# looking into new holland ls160



## pipelayer (Oct 6, 2013)

im looking into new holland ls160 skid. it is a 2001 with 1500 hours on it. seems to be in good shape, and going for the tune of 8k, enclosed with heat. i know new hollands arent as easy as a bobcat, to lift the cab, and they had their own funky attachment system, i havent gone to see it in person yet, but i would like to know if i can support bobtach attachments with this machine? i know its just a matter of welding the correct plate in, then it becomes universal, from the pictures it looks like it has the newer style plate, but i would like to know before i drive to look at it. also, whats everyones general opinion of these machines? seems like a very good machine, perfect for what i need around the yard, and some snow removal.


----------



## absolutely (Dec 9, 2010)

It should be the same plate as Bobcat or any other brand.

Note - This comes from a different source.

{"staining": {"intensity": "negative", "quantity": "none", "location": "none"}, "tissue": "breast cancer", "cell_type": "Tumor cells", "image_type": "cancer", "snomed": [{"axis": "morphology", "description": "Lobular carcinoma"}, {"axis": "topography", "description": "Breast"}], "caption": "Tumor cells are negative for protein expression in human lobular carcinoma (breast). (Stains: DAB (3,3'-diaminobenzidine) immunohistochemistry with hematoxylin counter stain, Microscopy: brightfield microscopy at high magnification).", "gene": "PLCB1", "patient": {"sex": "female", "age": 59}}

We have a 2002 ls180 with 2600 hours on it. It has become a very unreliable machine for snow work. For around the yard it is fine. There is just always something that leaves us stranded once or twice a winter and that is after I spend $1500 - $2000 at the shop to go over the entire machine and fix anything they think might break. Price doesn't seem to bad, you just never know when it gets that old.


----------



## Brian Young (Aug 13, 2005)

I'd say thats a good price if it's in good shape. It's a smaller machine and probably standard flow but I would think it has a standard attachment plate.


----------



## PlowingPreacher (Jan 6, 2014)

I use a 2003 NH ls160 for snow removal and it works good for what I need it for. We have no problem hooking up to many other attachments.


----------